Editor’s note: ¡Viva Tijuana! is a multi-story series about the life and culture of San Diego’s modern neighbor to the south. More stories from the series can be found in links below.
At least three bands of note have saluted Tijuana with their names. They include top-selling Mexican narcocorridos group Los Tucanes de Tijuana, the Long Beach punk-pop trio Tijuana Panthers and the sadly defunct Tijuana No! (Grammy Award winner Julieta Venegas is one of its former members).
Here are three current Tijuana-bred acts to check out right now.
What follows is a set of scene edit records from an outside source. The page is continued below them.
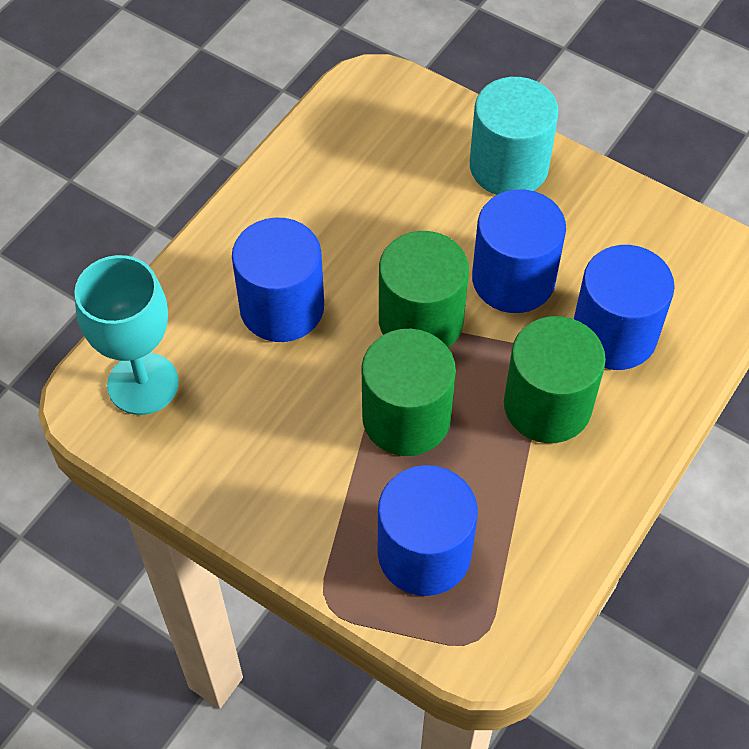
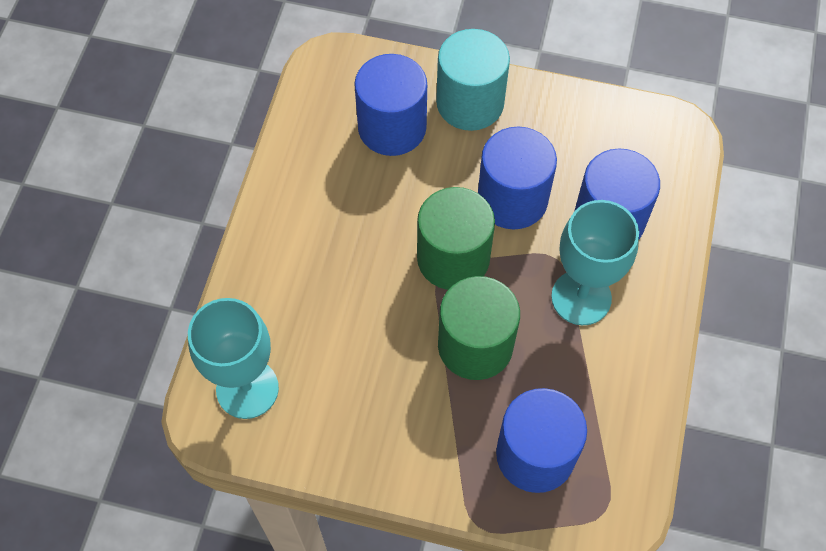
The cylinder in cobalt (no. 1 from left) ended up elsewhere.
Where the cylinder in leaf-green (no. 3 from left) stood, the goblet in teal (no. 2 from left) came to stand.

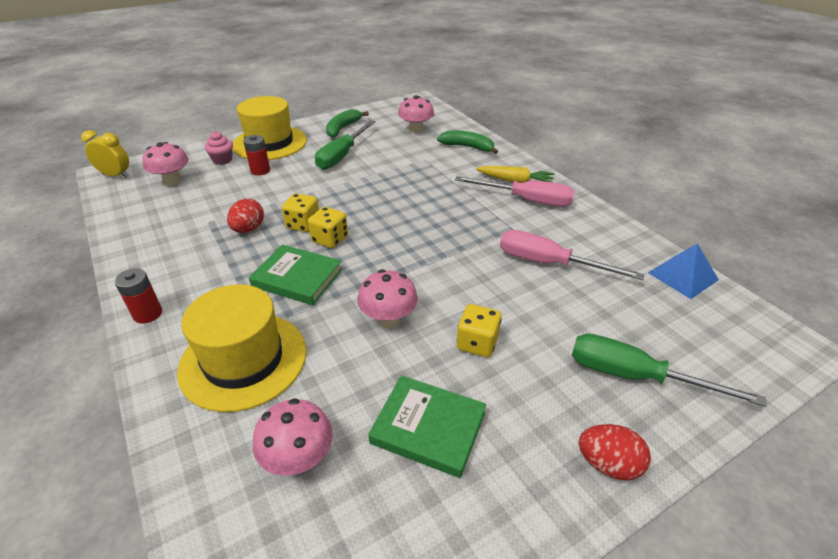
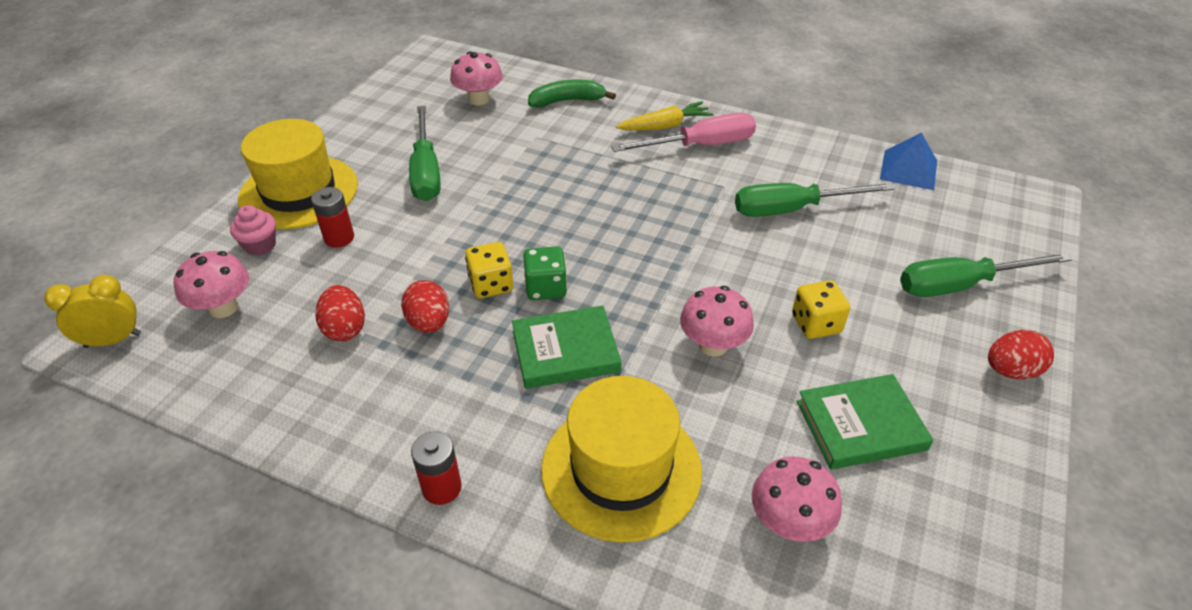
The second view gained the toy egg in scarlet (no. 1 from left).
What was the dice in bright yellow (no. 2 from left) turned into the dice in leaf-green.
What was the screwdriver in pink (no. 2 from left) turned into the screwdriver in leaf-green (no. 2 from left).
The second view lost the toy banana in leaf-green (no. 1 from left).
Veteran San Diego music fans may recall Pablo Dodero as the bassist in the hardcore punk group Mae Machino. In recent years, Dodero has recorded and performed laptop-free ambient electronic music under his own name and as the one-man band Les Temps Barbares. As Late Nite Howl, he specializes in gently intoxicating acoustic ballads and hopes to have a new album done by the end of the year. Under any name, he’s a talent worth investigating.
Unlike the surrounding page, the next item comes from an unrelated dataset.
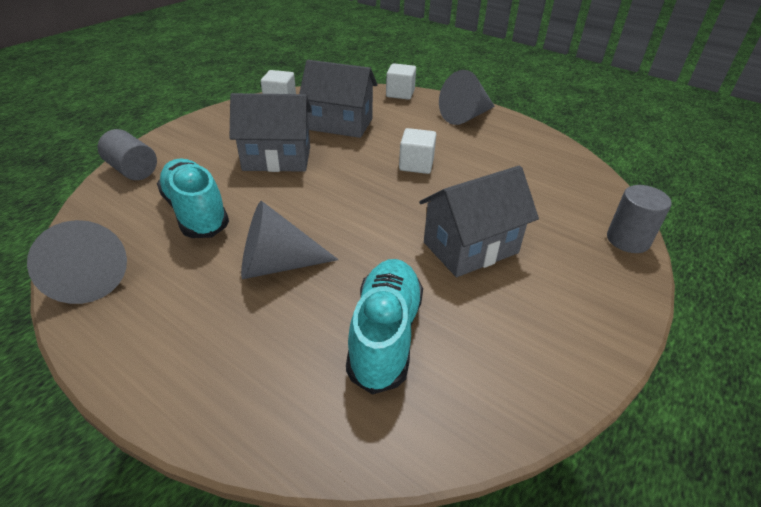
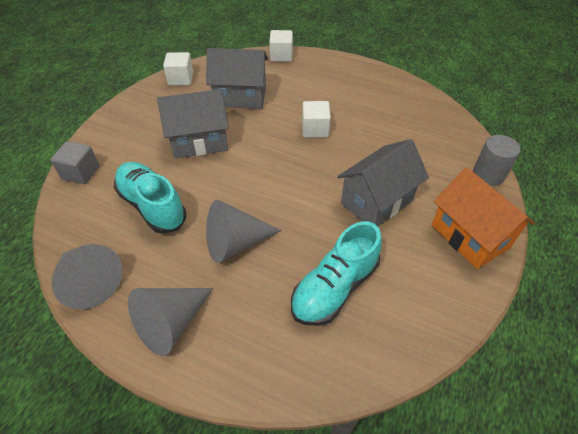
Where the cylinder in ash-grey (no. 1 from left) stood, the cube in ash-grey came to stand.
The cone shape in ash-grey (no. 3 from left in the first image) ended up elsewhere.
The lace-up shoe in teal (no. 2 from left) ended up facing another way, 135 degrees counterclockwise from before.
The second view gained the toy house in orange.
With performances at Coachella in 2016 and South by Southwest last month to its credit, this three-year-old group is making international waves with a savvy mix of shoegaze and noise-pop. Previously a trio that has now morphed into a duo, Mint Field features singer-guitarist Estrella Sánchez and drummer Amor Amezcua. Amor’s father, Ramon “Bostich” Amezcua, co-founded the pioneering TJ electronic music band Nortec Collective.
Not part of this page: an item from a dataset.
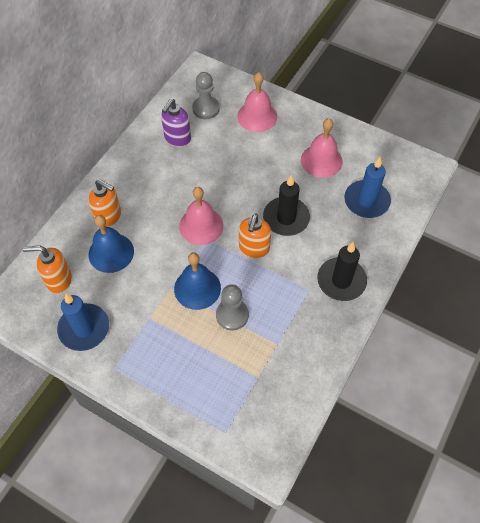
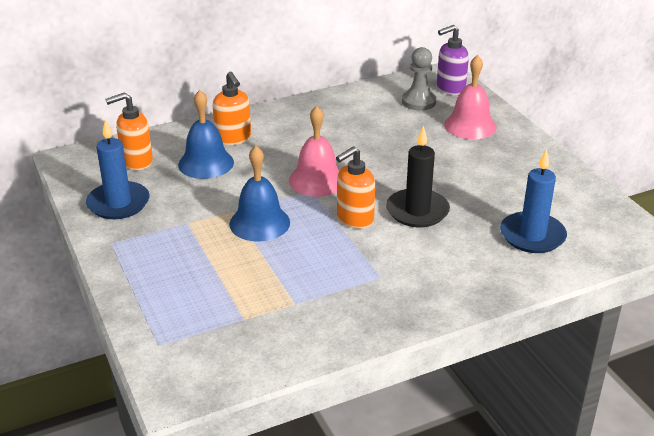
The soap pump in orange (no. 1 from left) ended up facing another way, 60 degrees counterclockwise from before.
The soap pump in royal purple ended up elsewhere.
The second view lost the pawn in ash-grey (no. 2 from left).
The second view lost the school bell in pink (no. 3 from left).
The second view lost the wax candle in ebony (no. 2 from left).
Talent clearly runs in the Amezcua family – Grenda (real name: Andrés Eduardo Amezcua) is the brother of Mint Field’s Amor Amezcua. A two-time UC San Diego Jazz Camp attendee, Grenda creates lush electronic soundscapes that are rich in atmosphere and texture. His processed singing, while uneven, serves as an additional instrumental voice in his sonic landscapes, which are unusually mature for someone still in his teens.